Stored data entries
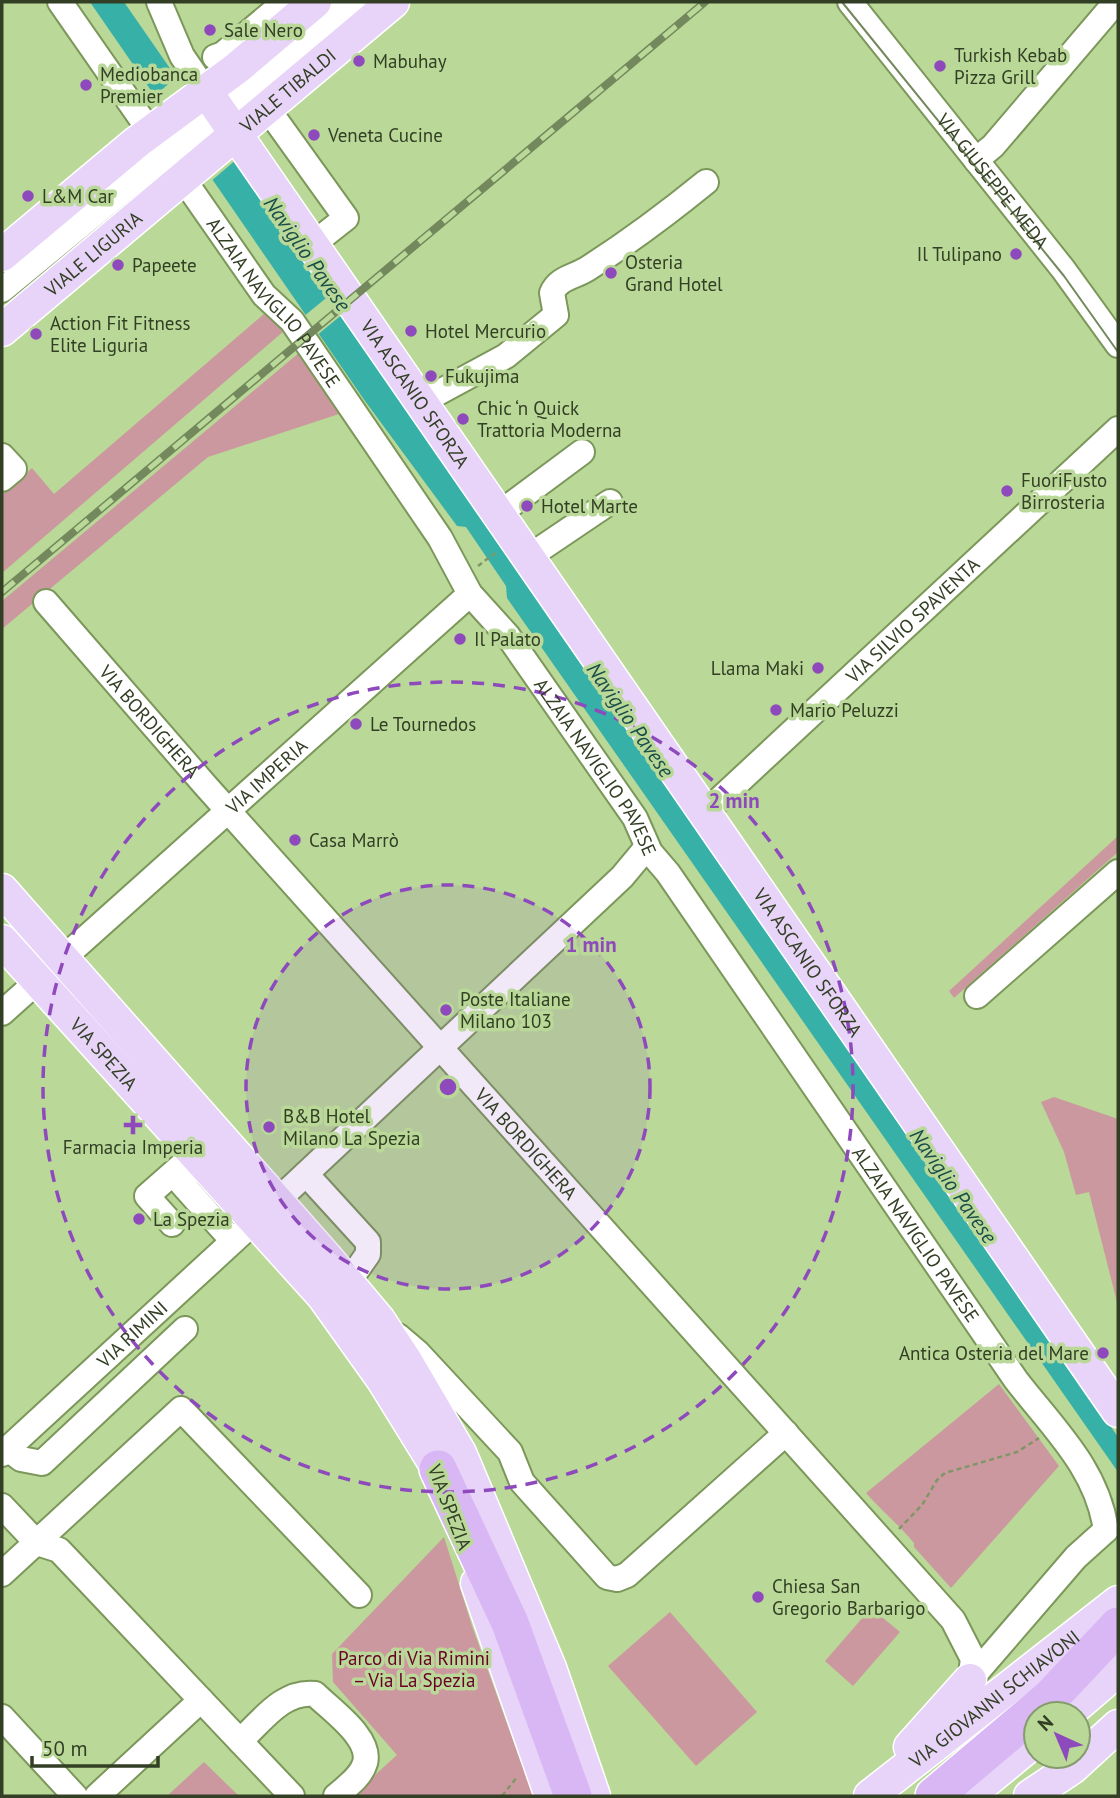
<svg xmlns="http://www.w3.org/2000/svg" width="1120" height="1798" font-family="'PT Sans',sans-serif">
	<style>
		.green { fill: #cc989f }
		.water { fill: #37b0a8 }
		.pier { fill: #bad898 }
		.lines { fill: none; stroke-linecap: round; stroke-linejoin: round }
		.minor-casing { stroke: #7b975a; stroke-width: 28 }
		.major-casing { stroke: #fff; stroke-width: 35 }
		.highway-casing { stroke: #fff; stroke-width: 40 }
		.path { stroke: #809666; stroke-width: 2.5; stroke-dasharray: 5 3.5; stroke-linecap: butt }
		.minor { stroke: #fff; stroke-width: 24 }
		.major { stroke: #e8d4f8; stroke-width: 32 }
		.highway { stroke: #d8b7f4; stroke-width: 37 }
		.tram { stroke: #73885c; stroke-width: 2 }
		.rail-casing { stroke: #73885c; stroke-width: 8 }
		.rail { stroke: #bad898; stroke-width: 5; stroke-dasharray: 16; stroke-linecap: butt }
		.ring { fill: none; stroke: #8e49bd; stroke-width: 3.5; stroke-dasharray: 12 9 }
		.poi-dot { fill: #8e49bd; stroke: #bad898; stroke-width: 2.5 }
		.labels { text-anchor: middle; stroke-width: 7; stroke-linejoin: round; paint-order: stroke }
		.poi-label { font-size: 19px; fill: #333f25; stroke: #bad898; text-anchor: start }
		.street-label { font-size: 19px; fill: #333f25; stroke: #bad898 }
		.park-label { font-size: 19px; fill: #6a0028; stroke: #bad898 }
		.water-label { font-size: 21px; font-style: italic; fill: #1a4d49; stroke: #bad898 }
		.centre { fill: #8e49bd; stroke: #bad898; stroke-width: 3.5 }
		.ring-label { font-size: 21px; text-anchor: middle; font-weight: bold; fill: #8e49bd; stroke: #bad898; stroke-width: 7; stroke-linejoin: round; paint-order: stroke }
	</style>
	<rect width="100%" height="100%" fill="#bad898"/>
	<g class="green">
		<polygon points="264,314 284,331 2,573 2,495 32,468 54,494"/>
		<polygon points="300,352 342,413 208,457 2,629 2,601"/>
		<polygon points="1118,836 1118,852 954,998 949,991"/>
		<polygon points="1054,1097 1118,1119 1118,1306 1089,1192 1076,1195 1064,1152 1041,1102"/>
		<path d="M 999,1384 L 1059,1466 L 951,1588 L 914,1547 L 914,1543 C 899,1525 882,1511 866,1493 Z"/>
		<polygon points="444,1537 472,1626 533,1796 352,1796 397,1755 333,1682 332,1654"/>
		<polygon points="871,1608 900,1632 853,1686 825,1661"/>
		<polygon points="670,1612 757,1712 696,1766 608,1666"/>
		<polygon points="204,1762 239,1796 167,1796"/>
	</g>
	<polygon class="water" points="90,2 124,2 1118,1437 1118,1472 507,598 506,586 466,527 457,526 365,401"/>
	<g class="pier">
		<polygon points="179,75 237,159 210,182 152,98"/>
		<polygon points="331,294 344,313 316,336 303,317"/>
	</g>
	<g class="lines">
		<g class="minor-casing">
			<g id="minor">
				<path id="s1" d="M 60,2 L 264,295 L 292,321 L 440,538 L 470,594 L 508,636 L 635,818 L 650,852 L 668,873 L 1016,1380 C 1053,1428 1097,1468 1106,1530"/>
				<polyline points="159,2 182,56 206,91"/>
				<path id="s2" d="M 850,2 L 1063,269 L 1118,345"/>
				<polyline points="215,57 223,54 285,2"/>
				<polyline points="267,108 346,218 313,244"/>
				<polyline points="976,160 993,146 1116,2"/>
				<polyline points="2,290 352,2"/>
				<path d="M 423,401 L 506,356 L 556,315 L 552,293 C 558,278 574,277 587,269 C 629,242 668,213 706,182"/>
				<polyline points="2,456 14,469 2,479"/>
				<polyline points="500,513 582,452"/>
				<polyline points="530,556 610,502"/>
				<path id="s3" d="M 46,602 L 205,785 L 953,1620 L 973,1659 L 970,1680"/>
				<path id="s4" d="M 706,812 L 1118,429"/>
				<polyline points="977,996 1118,872"/>
				<path id="s5" d="M 2,1013 L 470,594"/>
				<polyline points="197,1157 182,1184 233,1241"/>
				<polyline points="306,1174 368,1242 368,1254 347,1284"/>
				<polyline points="277,1201 622,877 647,847"/>
				<polyline points="172,1224 147,1196 189,1159"/>
				<polyline points="398,1336 418,1353 510,1452 522,1482 607,1577 617,1579 627,1575 786,1433"/>
				<polyline points="8,1449 21,1459 42,1463 185,1329"/>
				<path id="s6" d="M 2,1454 L 255,1221"/>
				<polyline points="2,1506 37,1543 59,1550 292,1796"/>
				<polyline points="2,1574 181,1409 359,1595"/>
				<polyline points="970,1680 1076,1557 1106,1530"/>
				<polyline points="2,1717 75,1796"/>
				<path d="M 240,1741 C 262,1721 283,1690 315,1694 C 331,1710 372,1738 365,1763 C 361,1777 346,1787 336,1796"/>
				<polyline points="97,1796 201,1700"/>
			</g>
		</g>
		<g class="major-casing">
			<g id="major">
				<path id="s7" d="M 206,91 L 1118,1411"/>
				<polyline points="2,255 137,142 237,68 315,2"/>
				<path id="s8" d="M 2,330 L 393,2"/>
				<polyline points="2,890 326,1257 379,1320 406,1361 460,1453 550,1668 594,1796"/>
				<path id="s9" d="M 2,941 L 323,1296 L 383,1380 L 438,1469 L 446,1490"/>
				<polyline points="477,1583 551,1796"/>
				<polyline points="1067,1714 1118,1670"/>
				<polyline points="910,1747 970,1680"/>
				<path id="s10" d="M 870,1796 L 1118,1602"/>
				<polyline points="968,1796 1036,1740"/>
				<polyline points="1030,1796 1072,1768 1118,1726"/>
			</g>
		</g>
		<g class="highway-casing">
			<g id="highway">
				<polyline points="438,1469 510,1623 573,1796"/>
				<polyline points="934,1796 1050,1698 1118,1626"/>
			</g>
		</g>
		<g class="path">
			<polyline points="478,566 495,553"/>
			<polyline points="899,1529 922,1505 937,1480 945,1473 1017,1452 1039,1438"/>
			<polyline points="502,1796 517,1777"/>
		</g>
		<use href="#minor" class="minor"/>
		<use href="#major" class="major"/>
		<use href="#highway" class="highway"/>
		<polyline class="tram" points="842,2 1064,276 1118,352"/>
		<g class="rail-casing">
			<polyline id="rail" points="2,592 705,2"/>
		</g>
		<use href="#rail" class="rail"/>
	</g>
	<circle cx="448" cy="1087" r="202" fill="#8e49bd" fill-opacity=".12"/>
	<g class="ring">
		<circle cx="448" cy="1087" r="202"/>
		<circle cx="448" cy="1087" r="405"/>
	</g>
	<g class="poi-dot">
		<circle cx="210" cy="30" r="7"/>
		<circle cx="359" cy="61" r="7"/>
		<circle cx="940" cy="66" r="7"/>
		<circle cx="86" cy="85" r="7"/>
		<circle cx="314" cy="135" r="7"/>
		<circle cx="28" cy="196" r="7"/>
		<circle cx="1016" cy="254" r="7"/>
		<circle cx="118" cy="265" r="7"/>
		<circle cx="611" cy="273" r="7"/>
		<circle cx="411" cy="331" r="7"/>
		<circle cx="36" cy="334" r="7"/>
		<circle cx="431" cy="376" r="7"/>
		<circle cx="463" cy="419" r="7"/>
		<circle cx="1007" cy="491" r="7"/>
		<circle cx="527" cy="506" r="7"/>
		<circle cx="460" cy="639" r="7"/>
		<circle cx="818" cy="668" r="7"/>
		<circle cx="776" cy="710" r="7"/>
		<circle cx="356" cy="724" r="7"/>
		<circle cx="295" cy="840" r="7"/>
		<circle cx="446" cy="1010" r="7"/>
		<path d="M129.5 1114.5h7v7h7v7h-7v7h-7v-7h-7v-7h7z"/>
		<circle cx="269" cy="1127" r="7"/>
		<circle cx="139" cy="1219" r="7"/>
		<circle cx="1103" cy="1353" r="7"/>
		<circle cx="758" cy="1597" r="7"/>
	</g>
	<g class="labels">
		<g class="poi-label">
			<text x="224" y="37">Sale Nero</text>
			<text x="954" y="62">Turkish Kebab<tspan x="954" dy="22">Pizza Grill</tspan></text>
			<text x="373" y="68">Mabuhay</text>
			<text x="100" y="81">Mediobanca<tspan x="100" dy="22">Premier</tspan></text>
			<text x="328" y="142">Veneta Cucine</text>
			<text x="42" y="203">L&amp;M Car</text>
			<text x="1002" y="261" text-anchor="end">Il Tulipano</text>
			<text x="625" y="269">Osteria<tspan x="625" dy="22">Grand Hotel</tspan></text>
			<text x="132" y="272">Papeete</text>
			<text x="50" y="330">Action Fit Fitness<tspan x="50" dy="22">Elite Liguria</tspan></text>
			<text x="425" y="338">Hotel Mercurio</text>
			<text x="445" y="383">Fukujima</text>
			<text x="477" y="415">Chic ‘n Quick<tspan x="477" dy="22">Trattoria Moderna</tspan></text>
			<text x="1021" y="487">FuoriFusto<tspan x="1021" dy="22">Birrosteria</tspan></text>
			<text x="541" y="513">Hotel Marte</text>
			<text x="474" y="646">Il Palato</text>
			<text x="804" y="675" text-anchor="end">Llama Maki</text>
			<text x="790" y="717">Mario Peluzzi</text>
			<text x="370" y="731">Le Tournedos</text>
			<text x="309" y="847">Casa Marrò</text>
			<text x="460" y="1006">Poste Italiane<tspan x="460" dy="22">Milano 103</tspan></text>
			<text x="283" y="1123">B&amp;B Hotel<tspan x="283" dy="22">Milano La Spezia</tspan></text>
			<text x="133" y="1154" text-anchor="middle">Farmacia Imperia</text>
			<text x="153" y="1226">La Spezia</text>
			<text x="1089" y="1360" text-anchor="end">Antica Osteria del Mare</text>
			<text x="772" y="1593">Chiesa San<tspan x="772" dy="22">Gregorio Barbarigo</tspan></text>
		</g>
		<g class="street-label">
			<text dy="7" stroke="none"><textPath href="#s8" startOffset="373">VIALE TIBALDI</textPath></text>
			<text dy="7" stroke="none"><textPath href="#s2" startOffset="229">VIA GIUSEPPE MEDA</textPath></text>
			<text dy="7" stroke="none"><textPath href="#s8" startOffset="119">VIALE LIGURIA</textPath></text>
			<text dy="7" stroke="none"><textPath href="#s1" startOffset="369">ALZAIA NAVIGLIO PAVESE</textPath></text>
			<text dy="7" stroke="none"><textPath href="#s7" startOffset="368">VIA ASCANIO SFORZA</textPath></text>
			<text dy="7" stroke="none"><textPath href="#s4" startOffset="282">VIA SILVIO SPAVENTA</textPath></text>
			<text dy="7" stroke="none"><textPath href="#s3" startOffset="158">VIA BORDIGHERA</textPath></text>
			<text dy="7" stroke="none"><textPath href="#s1" startOffset="936">ALZAIA NAVIGLIO PAVESE</textPath></text>
			<text dy="7" stroke="none"><textPath href="#s5" startOffset="355">VIA IMPERIA</textPath></text>
			<text dy="7" stroke="none"><textPath href="#s7" startOffset="1059">VIA ASCANIO SFORZA</textPath></text>
			<text dy="7" stroke="none"><textPath href="#s9" startOffset="152">VIA SPEZIA</textPath></text>
			<text dy="7" stroke="none"><textPath href="#s3" startOffset="724">VIA BORDIGHERA</textPath></text>
			<text dy="7" stroke="none"><textPath href="#s1" startOffset="1503">ALZAIA NAVIGLIO PAVESE</textPath></text>
			<text dy="7" stroke="none"><textPath href="#s6" startOffset="177">VIA RIMINI</textPath></text>
			<text transform="translate(450 1507) rotate(69)" y="7">VIA SPEZIA</text>
			<text dy="7" stroke="none"><textPath href="#s10" startOffset="158">VIA GIOVANNI SCHIAVONI</textPath></text>
		</g>
		<g class="park-label">
			<text x="414" y="1665">Parco di Via Rimini<tspan x="414" dy="22">– Via La Spezia</tspan></text>
		</g>
		<g class="water-label">
			<text transform="translate(307 254) rotate(55)" y="7">Naviglio Pavese</text>
			<text transform="translate(630 720) rotate(55)" y="7">Naviglio Pavese</text>
			<text transform="translate(953 1186) rotate(55)" y="7">Naviglio Pavese</text>
		</g>
	</g>
	<circle cx="448" cy="1087" r="10" class="centre"/>
	<g class="ring-label">
		<text x="734" y="808">2 min</text>
		<text x="591" y="952">1 min</text>
	</g>
	<rect width="1120" height="1798" fill="none" stroke="#333f25" stroke-width="7"/>
	<g transform="translate(1057 1735) rotate(316)"><circle r="33" fill="#bad898" stroke="#849b6a" stroke-width="2"/>
	<path d="M0-5L12 26L0 18L-12 26Z" fill="#8e49bd"/>
	<text y="-10" font-size="19" font-weight="bold" text-anchor="middle" fill="#333f25">N</text>
	</g>
	<path d="M32 1756v10h126v-10" fill="none" stroke="#333f25" stroke-width="3.5"/>
	<text x="42" y="1756" font-size="21" fill="#333f25" stroke="#bad898" stroke-width="5" paint-order="stroke">50 m</text>
</svg>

▶ What is needed:
Filter on the word "ring": copy each matching line from the entries above.

▶ Output for this exercise:
		.ring { fill: none; stroke: #8e49bd; stroke-width: 3.5; stroke-dasharray: 12 9 }
		.ring-label { font-size: 21px; text-anchor: middle; font-weight: bold; fill: #8e49bd; stroke: #bad898; stroke-width: 7; stroke-linejoin: round; paint-order: stroke }
	<g class="ring">
	<g class="ring-label">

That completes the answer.